**RECORDS FOR PROCESSING:**
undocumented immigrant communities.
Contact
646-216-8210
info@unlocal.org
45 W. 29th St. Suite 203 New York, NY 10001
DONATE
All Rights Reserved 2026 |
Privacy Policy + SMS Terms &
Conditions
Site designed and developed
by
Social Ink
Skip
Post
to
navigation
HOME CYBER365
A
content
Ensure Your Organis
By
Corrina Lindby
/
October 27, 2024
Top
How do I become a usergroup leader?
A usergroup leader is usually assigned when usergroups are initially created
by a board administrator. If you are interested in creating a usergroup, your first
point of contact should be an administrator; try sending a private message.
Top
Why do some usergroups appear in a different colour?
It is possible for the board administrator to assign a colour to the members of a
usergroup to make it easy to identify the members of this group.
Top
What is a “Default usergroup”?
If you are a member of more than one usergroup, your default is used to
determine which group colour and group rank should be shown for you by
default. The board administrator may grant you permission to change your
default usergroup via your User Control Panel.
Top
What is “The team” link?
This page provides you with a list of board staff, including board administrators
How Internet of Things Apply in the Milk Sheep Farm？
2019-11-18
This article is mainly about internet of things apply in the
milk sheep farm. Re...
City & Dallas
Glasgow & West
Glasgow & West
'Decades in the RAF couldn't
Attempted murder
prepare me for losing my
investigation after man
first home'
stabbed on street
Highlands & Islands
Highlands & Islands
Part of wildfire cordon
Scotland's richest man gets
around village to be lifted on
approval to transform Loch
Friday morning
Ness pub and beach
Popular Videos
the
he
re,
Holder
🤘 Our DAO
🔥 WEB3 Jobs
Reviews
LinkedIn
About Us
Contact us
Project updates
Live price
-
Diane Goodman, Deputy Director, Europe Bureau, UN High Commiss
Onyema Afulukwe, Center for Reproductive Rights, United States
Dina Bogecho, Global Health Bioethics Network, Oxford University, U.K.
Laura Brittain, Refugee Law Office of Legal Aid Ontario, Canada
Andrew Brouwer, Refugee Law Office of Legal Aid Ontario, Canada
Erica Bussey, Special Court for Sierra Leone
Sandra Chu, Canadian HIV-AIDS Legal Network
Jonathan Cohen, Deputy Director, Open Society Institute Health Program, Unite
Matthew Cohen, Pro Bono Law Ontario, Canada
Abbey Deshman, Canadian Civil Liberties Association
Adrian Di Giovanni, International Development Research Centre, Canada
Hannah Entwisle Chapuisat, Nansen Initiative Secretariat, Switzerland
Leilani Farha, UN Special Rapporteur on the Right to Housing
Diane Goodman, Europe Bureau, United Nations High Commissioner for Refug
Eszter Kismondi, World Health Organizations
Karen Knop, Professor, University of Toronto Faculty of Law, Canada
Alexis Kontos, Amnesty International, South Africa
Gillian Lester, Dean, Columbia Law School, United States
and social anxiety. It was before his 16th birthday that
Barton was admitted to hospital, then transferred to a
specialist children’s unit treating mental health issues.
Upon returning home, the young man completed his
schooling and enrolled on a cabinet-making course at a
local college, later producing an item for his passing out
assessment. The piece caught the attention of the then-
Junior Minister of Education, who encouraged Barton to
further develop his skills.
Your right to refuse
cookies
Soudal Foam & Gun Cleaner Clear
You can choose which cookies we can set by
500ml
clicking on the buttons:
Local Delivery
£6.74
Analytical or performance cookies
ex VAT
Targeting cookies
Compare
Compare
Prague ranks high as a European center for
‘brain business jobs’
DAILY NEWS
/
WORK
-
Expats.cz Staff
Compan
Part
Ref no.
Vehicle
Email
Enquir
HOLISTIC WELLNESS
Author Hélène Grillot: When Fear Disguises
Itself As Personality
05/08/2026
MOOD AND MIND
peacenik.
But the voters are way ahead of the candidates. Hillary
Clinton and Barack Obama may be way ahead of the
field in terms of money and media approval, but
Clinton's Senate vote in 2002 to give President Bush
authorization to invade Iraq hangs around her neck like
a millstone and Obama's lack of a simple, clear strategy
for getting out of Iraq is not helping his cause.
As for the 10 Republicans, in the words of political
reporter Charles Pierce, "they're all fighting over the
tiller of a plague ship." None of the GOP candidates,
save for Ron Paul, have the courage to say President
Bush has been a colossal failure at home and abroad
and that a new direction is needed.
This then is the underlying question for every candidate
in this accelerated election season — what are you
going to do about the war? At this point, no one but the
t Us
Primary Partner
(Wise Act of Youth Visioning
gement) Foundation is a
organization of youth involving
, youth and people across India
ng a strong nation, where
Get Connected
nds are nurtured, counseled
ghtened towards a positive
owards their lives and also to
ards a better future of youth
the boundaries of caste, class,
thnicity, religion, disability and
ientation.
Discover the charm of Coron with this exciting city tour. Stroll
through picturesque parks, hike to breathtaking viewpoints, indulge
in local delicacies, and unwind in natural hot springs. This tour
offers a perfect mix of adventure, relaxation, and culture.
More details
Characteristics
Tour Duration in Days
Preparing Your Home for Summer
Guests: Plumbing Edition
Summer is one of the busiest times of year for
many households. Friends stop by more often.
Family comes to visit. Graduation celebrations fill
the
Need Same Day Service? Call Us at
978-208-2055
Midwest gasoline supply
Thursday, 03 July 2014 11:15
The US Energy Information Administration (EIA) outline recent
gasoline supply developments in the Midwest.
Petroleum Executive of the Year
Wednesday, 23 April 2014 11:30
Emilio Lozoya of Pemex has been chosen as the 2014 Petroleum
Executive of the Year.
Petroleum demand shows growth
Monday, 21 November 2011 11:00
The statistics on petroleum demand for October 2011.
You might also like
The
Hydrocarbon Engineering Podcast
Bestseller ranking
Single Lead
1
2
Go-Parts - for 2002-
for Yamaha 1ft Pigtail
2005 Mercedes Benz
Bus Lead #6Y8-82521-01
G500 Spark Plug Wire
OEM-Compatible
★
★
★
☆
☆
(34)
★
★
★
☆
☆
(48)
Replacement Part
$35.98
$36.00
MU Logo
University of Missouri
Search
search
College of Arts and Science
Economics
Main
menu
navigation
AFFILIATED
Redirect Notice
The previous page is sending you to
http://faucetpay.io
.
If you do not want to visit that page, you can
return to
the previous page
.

**PROBLEM TO SOLVE:**
Retype the data. Every line must match the original exactly.

**RESULT OF THE EXERCISE:**
undocumented immigrant communities.
Contact
646-216-8210
info@unlocal.org
45 W. 29th St. Suite 203 New York, NY 10001
DONATE
All Rights Reserved 2026 |
Privacy Policy + SMS Terms &
Conditions
Site designed and developed
by
Social Ink
Skip
Post
to
navigation
HOME CYBER365
A
content
Ensure Your Organis
By
Corrina Lindby
/
October 27, 2024
Top
How do I become a usergroup leader?
A usergroup leader is usually assigned when usergroups are initially created
by a board administrator. If you are interested in creating a usergroup, your first
point of contact should be an administrator; try sending a private message.
Top
Why do some usergroups appear in a different colour?
It is possible for the board administrator to assign a colour to the members of a
usergroup to make it easy to identify the members of this group.
Top
What is a “Default usergroup”?
If you are a member of more than one usergroup, your default is used to
determine which group colour and group rank should be shown for you by
default. The board administrator may grant you permission to change your
default usergroup via your User Control Panel.
Top
What is “The team” link?
This page provides you with a list of board staff, including board administrators
How Internet of Things Apply in the Milk Sheep Farm？
2019-11-18
This article is mainly about internet of things apply in the
milk sheep farm. Re...
City & Dallas
Glasgow & West
Glasgow & West
'Decades in the RAF couldn't
Attempted murder
prepare me for losing my
investigation after man
first home'
stabbed on street
Highlands & Islands
Highlands & Islands
Part of wildfire cordon
Scotland's richest man gets
around village to be lifted on
approval to transform Loch
Friday morning
Ness pub and beach
Popular Videos
the
he
re,
Holder
🤘 Our DAO
🔥 WEB3 Jobs
Reviews
LinkedIn
About Us
Contact us
Project updates
Live price
-
Diane Goodman, Deputy Director, Europe Bureau, UN High Commiss
Onyema Afulukwe, Center for Reproductive Rights, United States
Dina Bogecho, Global Health Bioethics Network, Oxford University, U.K.
Laura Brittain, Refugee Law Office of Legal Aid Ontario, Canada
Andrew Brouwer, Refugee Law Office of Legal Aid Ontario, Canada
Erica Bussey, Special Court for Sierra Leone
Sandra Chu, Canadian HIV-AIDS Legal Network
Jonathan Cohen, Deputy Director, Open Society Institute Health Program, Unite
Matthew Cohen, Pro Bono Law Ontario, Canada
Abbey Deshman, Canadian Civil Liberties Association
Adrian Di Giovanni, International Development Research Centre, Canada
Hannah Entwisle Chapuisat, Nansen Initiative Secretariat, Switzerland
Leilani Farha, UN Special Rapporteur on the Right to Housing
Diane Goodman, Europe Bureau, United Nations High Commissioner for Refug
Eszter Kismondi, World Health Organizations
Karen Knop, Professor, University of Toronto Faculty of Law, Canada
Alexis Kontos, Amnesty International, South Africa
Gillian Lester, Dean, Columbia Law School, United States
and social anxiety. It was before his 16th birthday that
Barton was admitted to hospital, then transferred to a
specialist children’s unit treating mental health issues.
Upon returning home, the young man completed his
schooling and enrolled on a cabinet-making course at a
local college, later producing an item for his passing out
assessment. The piece caught the attention of the then-
Junior Minister of Education, who encouraged Barton to
further develop his skills.
Your right to refuse
cookies
Soudal Foam & Gun Cleaner Clear
You can choose which cookies we can set by
500ml
clicking on the buttons:
Local Delivery
£6.74
Analytical or performance cookies
ex VAT
Targeting cookies
Compare
Compare
Prague ranks high as a European center for
‘brain business jobs’
DAILY NEWS
/
WORK
-
Expats.cz Staff
Compan
Part
Ref no.
Vehicle
Email
Enquir
HOLISTIC WELLNESS
Author Hélène Grillot: When Fear Disguises
Itself As Personality
05/08/2026
MOOD AND MIND
peacenik.
But the voters are way ahead of the candidates. Hillary
Clinton and Barack Obama may be way ahead of the
field in terms of money and media approval, but
Clinton's Senate vote in 2002 to give President Bush
authorization to invade Iraq hangs around her neck like
a millstone and Obama's lack of a simple, clear strategy
for getting out of Iraq is not helping his cause.
As for the 10 Republicans, in the words of political
reporter Charles Pierce, "they're all fighting over the
tiller of a plague ship." None of the GOP candidates,
save for Ron Paul, have the courage to say President
Bush has been a colossal failure at home and abroad
and that a new direction is needed.
This then is the underlying question for every candidate
in this accelerated election season — what are you
going to do about the war? At this point, no one but the
t Us
Primary Partner
(Wise Act of Youth Visioning
gement) Foundation is a
organization of youth involving
, youth and people across India
ng a strong nation, where
Get Connected
nds are nurtured, counseled
ghtened towards a positive
owards their lives and also to
ards a better future of youth
the boundaries of caste, class,
thnicity, religion, disability and
ientation.
Discover the charm of Coron with this exciting city tour. Stroll
through picturesque parks, hike to breathtaking viewpoints, indulge
in local delicacies, and unwind in natural hot springs. This tour
offers a perfect mix of adventure, relaxation, and culture.
More details
Characteristics
Tour Duration in Days
Preparing Your Home for Summer
Guests: Plumbing Edition
Summer is one of the busiest times of year for
many households. Friends stop by more often.
Family comes to visit. Graduation celebrations fill
the
Need Same Day Service? Call Us at
978-208-2055
Midwest gasoline supply
Thursday, 03 July 2014 11:15
The US Energy Information Administration (EIA) outline recent
gasoline supply developments in the Midwest.
Petroleum Executive of the Year
Wednesday, 23 April 2014 11:30
Emilio Lozoya of Pemex has been chosen as the 2014 Petroleum
Executive of the Year.
Petroleum demand shows growth
Monday, 21 November 2011 11:00
The statistics on petroleum demand for October 2011.
You might also like
The
Hydrocarbon Engineering Podcast
Bestseller ranking
Single Lead
1
2
Go-Parts - for 2002-
for Yamaha 1ft Pigtail
2005 Mercedes Benz
Bus Lead #6Y8-82521-01
G500 Spark Plug Wire
OEM-Compatible
★
★
★
☆
☆
(34)
★
★
★
☆
☆
(48)
Replacement Part
$35.98
$36.00
MU Logo
University of Missouri
Search
search
College of Arts and Science
Economics
Main
menu
navigation
AFFILIATED
Redirect Notice
The previous page is sending you to
http://faucetpay.io
.
If you do not want to visit that page, you can
return to
the previous page
.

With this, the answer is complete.